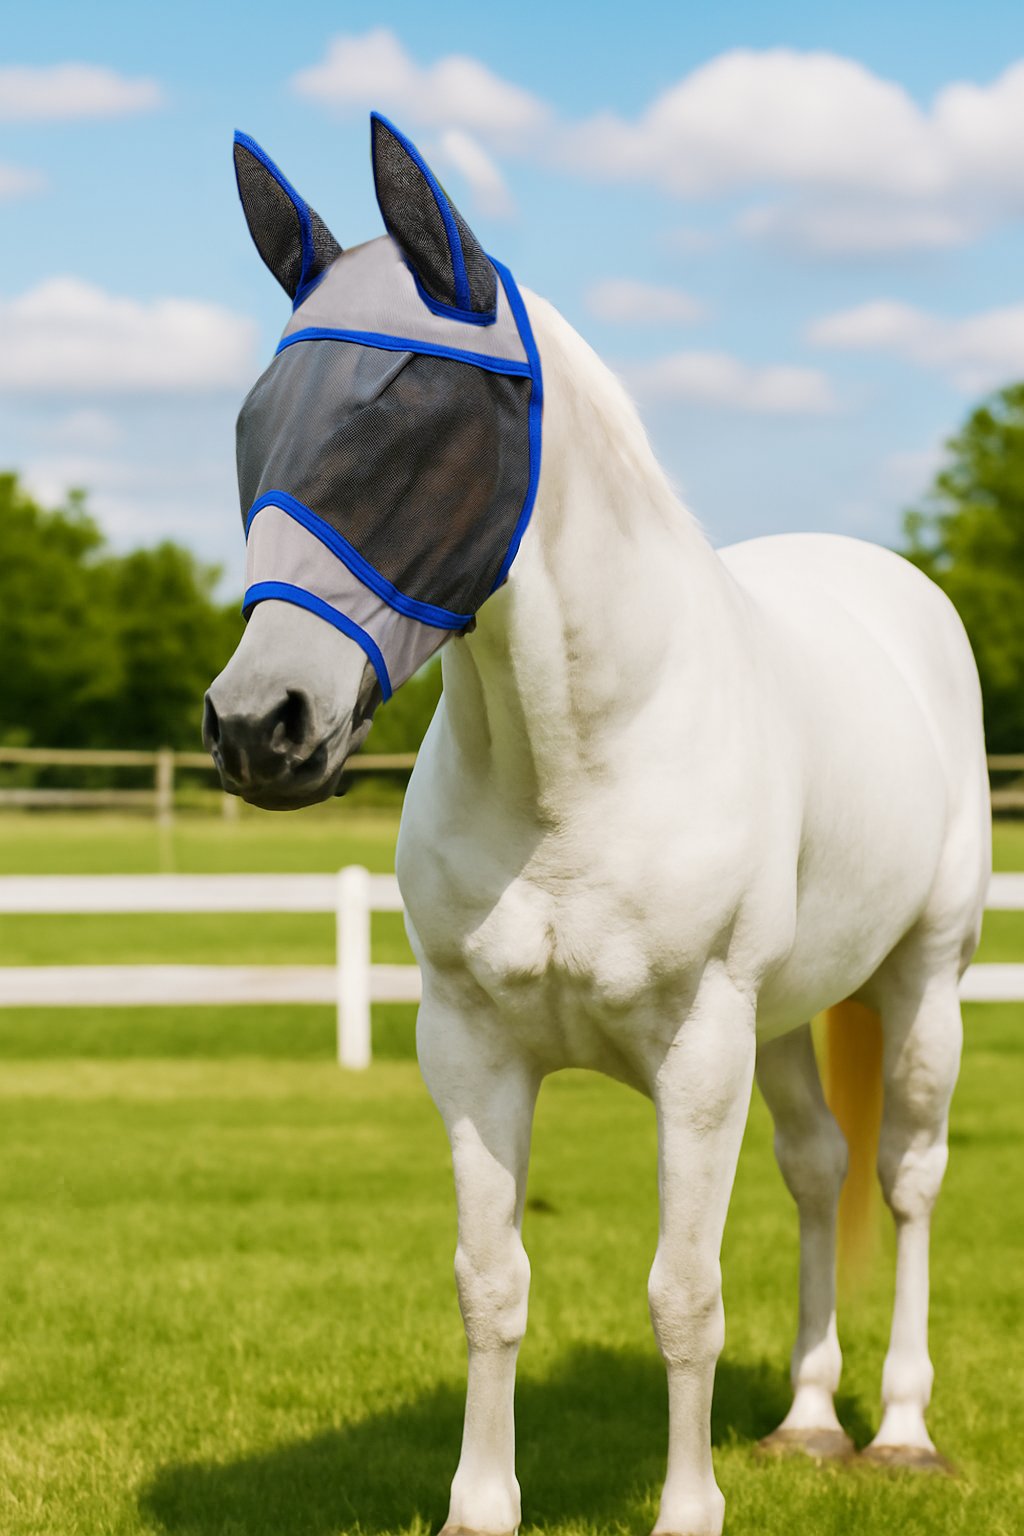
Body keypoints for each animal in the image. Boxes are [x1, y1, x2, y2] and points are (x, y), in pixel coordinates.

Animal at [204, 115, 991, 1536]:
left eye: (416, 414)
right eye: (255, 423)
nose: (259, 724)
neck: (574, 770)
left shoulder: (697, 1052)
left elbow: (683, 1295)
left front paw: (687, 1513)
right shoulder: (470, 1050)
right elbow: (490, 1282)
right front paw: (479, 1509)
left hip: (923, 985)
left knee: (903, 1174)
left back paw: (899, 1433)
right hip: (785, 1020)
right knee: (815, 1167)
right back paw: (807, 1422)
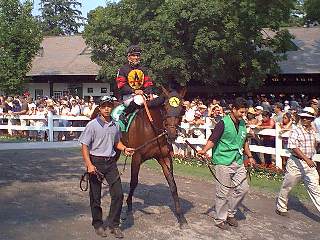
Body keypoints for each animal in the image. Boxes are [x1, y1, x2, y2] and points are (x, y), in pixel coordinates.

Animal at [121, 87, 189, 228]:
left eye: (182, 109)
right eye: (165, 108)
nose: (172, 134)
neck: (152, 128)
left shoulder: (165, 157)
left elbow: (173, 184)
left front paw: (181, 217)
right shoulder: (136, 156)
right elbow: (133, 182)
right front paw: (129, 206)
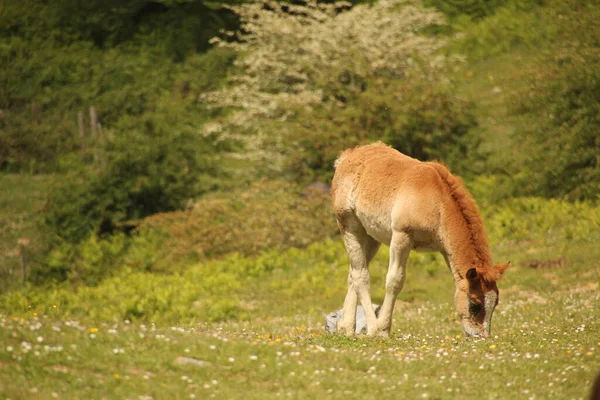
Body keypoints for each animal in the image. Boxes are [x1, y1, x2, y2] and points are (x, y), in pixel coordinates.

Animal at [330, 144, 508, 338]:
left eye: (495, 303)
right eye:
* * *
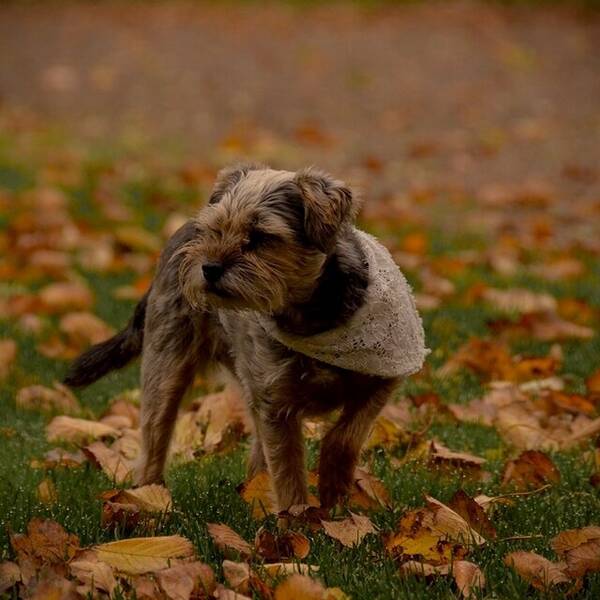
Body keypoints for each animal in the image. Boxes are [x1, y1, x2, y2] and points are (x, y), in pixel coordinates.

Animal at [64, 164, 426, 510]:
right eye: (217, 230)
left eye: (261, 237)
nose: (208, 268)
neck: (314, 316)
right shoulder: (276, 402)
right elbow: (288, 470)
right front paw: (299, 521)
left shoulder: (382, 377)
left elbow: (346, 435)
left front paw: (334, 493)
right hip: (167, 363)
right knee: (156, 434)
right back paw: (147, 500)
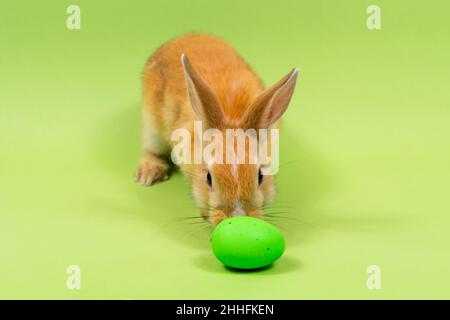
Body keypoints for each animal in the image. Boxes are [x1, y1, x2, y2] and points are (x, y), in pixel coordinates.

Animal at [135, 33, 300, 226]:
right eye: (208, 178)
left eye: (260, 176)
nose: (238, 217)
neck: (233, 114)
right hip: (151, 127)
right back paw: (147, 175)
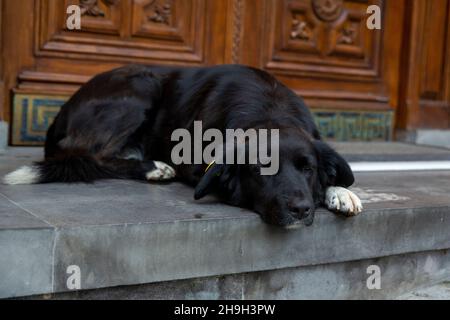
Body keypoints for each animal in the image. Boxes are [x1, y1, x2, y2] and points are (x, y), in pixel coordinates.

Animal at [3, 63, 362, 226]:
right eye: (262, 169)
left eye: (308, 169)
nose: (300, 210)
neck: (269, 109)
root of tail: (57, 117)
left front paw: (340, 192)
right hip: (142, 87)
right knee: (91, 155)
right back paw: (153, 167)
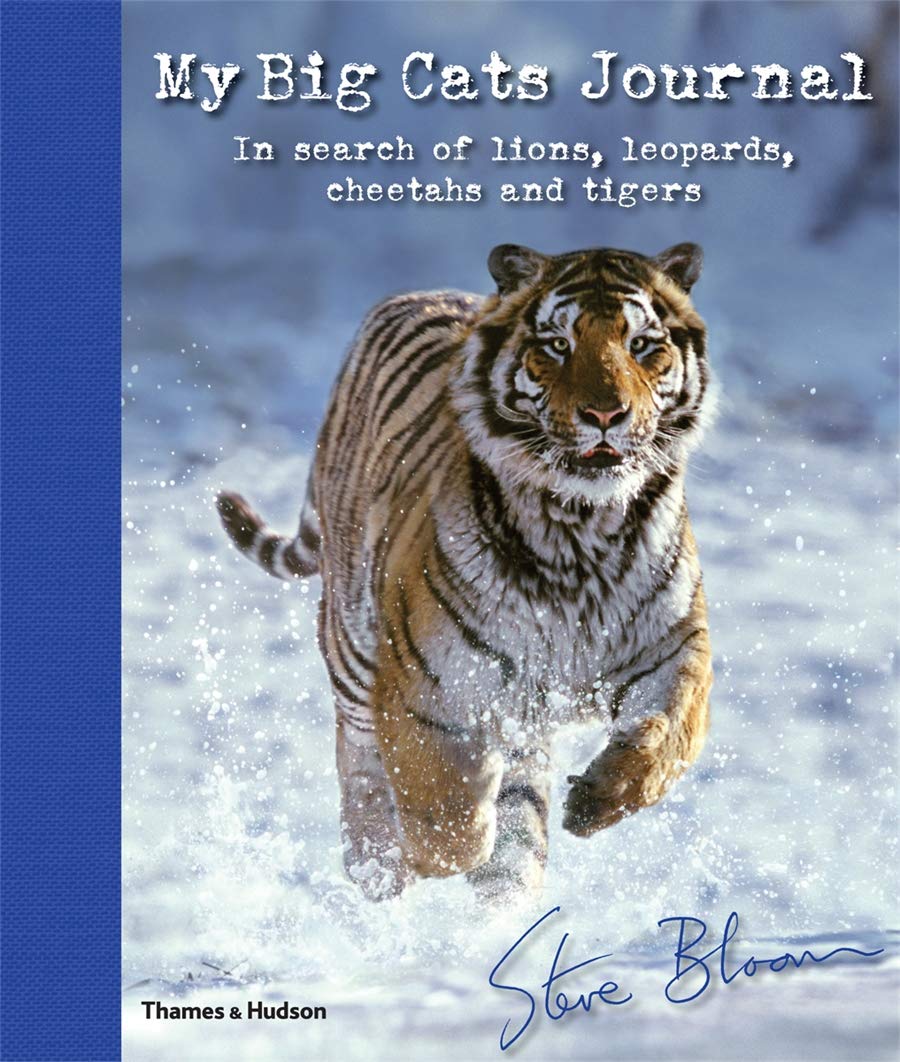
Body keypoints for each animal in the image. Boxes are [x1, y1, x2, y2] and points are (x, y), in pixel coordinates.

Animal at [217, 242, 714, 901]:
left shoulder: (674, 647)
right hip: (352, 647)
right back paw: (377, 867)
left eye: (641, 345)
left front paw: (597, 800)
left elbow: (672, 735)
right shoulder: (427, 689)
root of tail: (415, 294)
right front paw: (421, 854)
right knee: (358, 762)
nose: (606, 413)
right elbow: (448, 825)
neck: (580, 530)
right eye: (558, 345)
--
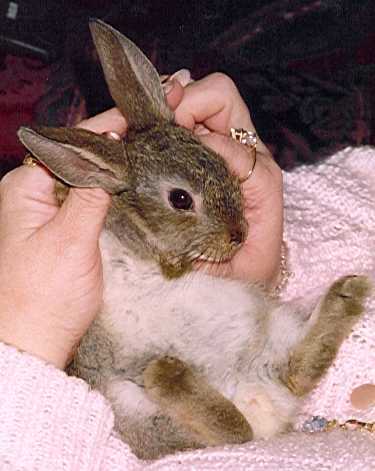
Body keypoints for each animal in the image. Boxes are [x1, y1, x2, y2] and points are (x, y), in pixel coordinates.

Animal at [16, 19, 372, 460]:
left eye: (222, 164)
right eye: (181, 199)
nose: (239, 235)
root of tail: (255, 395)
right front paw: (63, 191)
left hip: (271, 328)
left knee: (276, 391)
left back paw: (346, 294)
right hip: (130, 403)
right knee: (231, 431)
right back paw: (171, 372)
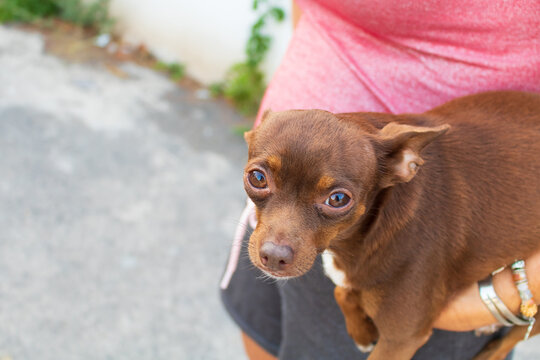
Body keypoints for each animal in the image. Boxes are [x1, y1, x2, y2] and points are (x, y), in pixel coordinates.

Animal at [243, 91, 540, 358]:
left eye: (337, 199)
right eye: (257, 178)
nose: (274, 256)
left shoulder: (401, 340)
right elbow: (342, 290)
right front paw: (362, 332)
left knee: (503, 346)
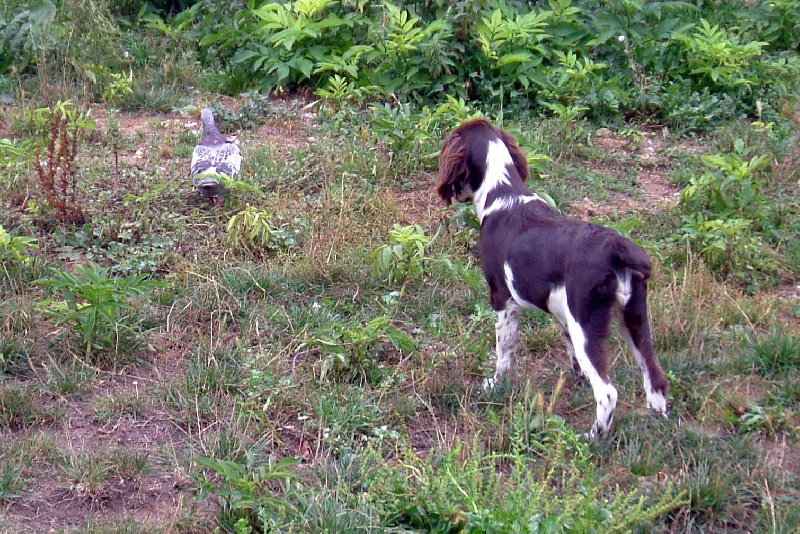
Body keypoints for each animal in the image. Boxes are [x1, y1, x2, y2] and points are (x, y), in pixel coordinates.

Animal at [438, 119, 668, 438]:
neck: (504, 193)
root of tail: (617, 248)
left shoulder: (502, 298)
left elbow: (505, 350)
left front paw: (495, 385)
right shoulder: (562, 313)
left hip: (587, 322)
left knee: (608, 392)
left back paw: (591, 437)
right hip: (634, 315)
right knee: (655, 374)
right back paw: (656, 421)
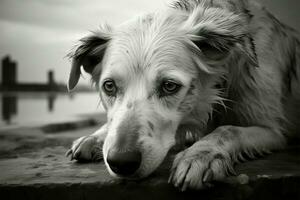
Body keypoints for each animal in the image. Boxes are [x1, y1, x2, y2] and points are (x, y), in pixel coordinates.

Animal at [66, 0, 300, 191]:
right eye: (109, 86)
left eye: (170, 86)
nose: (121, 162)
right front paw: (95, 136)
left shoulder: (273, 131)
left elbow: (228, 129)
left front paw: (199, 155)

ACTIVITY: The lines to set down run from the line with "neck: (269, 109)" up to and including the line with "right eye: (558, 345)" in the entries above. Reproduce them exactly, with no pictures.

RESPONSE AREA:
neck: (269, 109)
root of tail: (57, 117)
left front paw: (340, 192)
right hip: (142, 87)
right knee: (91, 155)
right back paw: (153, 167)
Body keypoints for each animal in the image. Boxes are [x1, y1, x2, y2] and points are (x, y), in pixel coordinates.

Animal at [217, 242, 714, 901]:
left shoulder: (674, 647)
right hip: (352, 647)
right back paw: (377, 867)
left eye: (641, 345)
left front paw: (597, 800)
left elbow: (672, 735)
right shoulder: (427, 689)
root of tail: (415, 294)
right front paw: (421, 854)
right knee: (358, 762)
nose: (606, 413)
right elbow: (448, 825)
neck: (580, 530)
right eye: (558, 345)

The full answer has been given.